**Task to complete:** Wherever a line below holds the word "Embezzlement", copy that line.

▼▼▼

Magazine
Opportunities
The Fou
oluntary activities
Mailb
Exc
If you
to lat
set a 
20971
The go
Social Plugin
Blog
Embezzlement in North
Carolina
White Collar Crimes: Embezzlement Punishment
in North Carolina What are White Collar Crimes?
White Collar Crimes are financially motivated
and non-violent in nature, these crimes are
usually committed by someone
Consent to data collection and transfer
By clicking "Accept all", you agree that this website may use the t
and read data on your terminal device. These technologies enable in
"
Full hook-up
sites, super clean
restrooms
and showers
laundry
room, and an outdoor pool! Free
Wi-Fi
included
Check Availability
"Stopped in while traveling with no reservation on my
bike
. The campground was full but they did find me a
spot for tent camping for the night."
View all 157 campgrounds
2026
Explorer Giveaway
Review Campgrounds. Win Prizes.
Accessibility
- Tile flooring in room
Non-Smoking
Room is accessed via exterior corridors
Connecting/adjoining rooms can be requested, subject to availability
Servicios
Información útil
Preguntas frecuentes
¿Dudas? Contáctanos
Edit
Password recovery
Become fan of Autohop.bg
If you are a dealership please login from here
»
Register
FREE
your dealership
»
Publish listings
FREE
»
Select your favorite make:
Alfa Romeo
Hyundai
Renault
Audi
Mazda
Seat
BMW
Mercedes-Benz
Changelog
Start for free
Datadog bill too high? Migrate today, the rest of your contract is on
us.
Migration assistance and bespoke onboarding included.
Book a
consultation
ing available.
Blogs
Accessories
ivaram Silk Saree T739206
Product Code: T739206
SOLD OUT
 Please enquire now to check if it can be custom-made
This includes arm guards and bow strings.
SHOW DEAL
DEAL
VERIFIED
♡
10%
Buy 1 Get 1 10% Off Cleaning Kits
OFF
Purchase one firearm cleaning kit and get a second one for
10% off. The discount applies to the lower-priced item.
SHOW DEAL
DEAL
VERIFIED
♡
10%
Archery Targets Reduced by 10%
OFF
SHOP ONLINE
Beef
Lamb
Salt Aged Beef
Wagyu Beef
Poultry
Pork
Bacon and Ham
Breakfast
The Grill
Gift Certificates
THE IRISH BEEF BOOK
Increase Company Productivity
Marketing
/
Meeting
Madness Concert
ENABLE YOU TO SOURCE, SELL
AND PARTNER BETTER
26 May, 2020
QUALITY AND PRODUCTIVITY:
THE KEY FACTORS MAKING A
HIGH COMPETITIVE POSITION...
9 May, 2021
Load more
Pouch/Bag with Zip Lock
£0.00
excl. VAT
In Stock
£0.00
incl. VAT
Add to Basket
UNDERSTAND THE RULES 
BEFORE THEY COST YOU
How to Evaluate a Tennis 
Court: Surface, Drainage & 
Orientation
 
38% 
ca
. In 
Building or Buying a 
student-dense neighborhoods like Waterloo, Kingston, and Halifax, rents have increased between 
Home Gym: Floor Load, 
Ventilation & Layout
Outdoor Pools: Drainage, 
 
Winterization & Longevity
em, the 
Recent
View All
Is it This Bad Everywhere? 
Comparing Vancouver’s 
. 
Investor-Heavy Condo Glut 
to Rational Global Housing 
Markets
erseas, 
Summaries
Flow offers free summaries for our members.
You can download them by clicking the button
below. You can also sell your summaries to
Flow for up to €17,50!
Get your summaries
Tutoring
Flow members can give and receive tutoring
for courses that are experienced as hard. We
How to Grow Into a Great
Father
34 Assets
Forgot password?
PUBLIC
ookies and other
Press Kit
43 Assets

▲▲▲

**Worked solution:**
Embezzlement in North
White Collar Crimes: Embezzlement Punishment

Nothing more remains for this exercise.